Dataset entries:
####

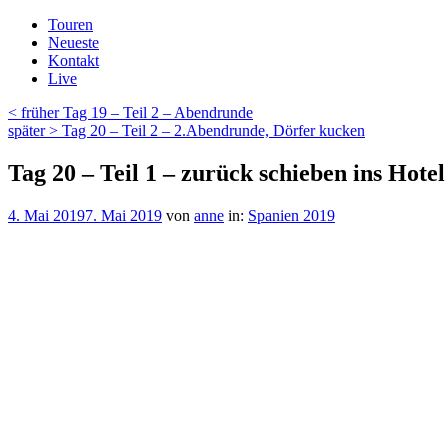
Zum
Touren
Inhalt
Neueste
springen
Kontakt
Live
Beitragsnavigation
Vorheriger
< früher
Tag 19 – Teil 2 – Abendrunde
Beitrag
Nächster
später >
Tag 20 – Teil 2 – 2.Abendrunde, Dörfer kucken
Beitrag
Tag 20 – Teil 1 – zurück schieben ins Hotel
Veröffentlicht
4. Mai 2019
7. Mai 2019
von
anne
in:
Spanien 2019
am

####

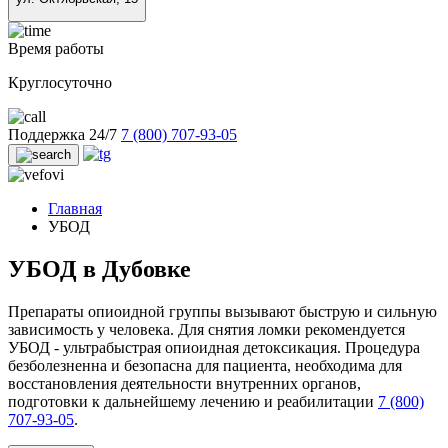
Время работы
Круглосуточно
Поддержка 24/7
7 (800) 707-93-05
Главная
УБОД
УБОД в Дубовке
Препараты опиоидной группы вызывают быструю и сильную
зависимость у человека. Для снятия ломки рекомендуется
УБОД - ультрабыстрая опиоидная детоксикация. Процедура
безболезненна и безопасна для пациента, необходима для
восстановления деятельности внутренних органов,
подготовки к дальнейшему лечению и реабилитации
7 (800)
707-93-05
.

####

What the exercise asks: Filter the records above for lines with "Teil".

Result:
Tag 19 – Teil 2 – Abendrunde
Tag 20 – Teil 2 – 2.Abendrunde, Dörfer kucken
Tag 20 – Teil 1 – zurück schieben ins Hotel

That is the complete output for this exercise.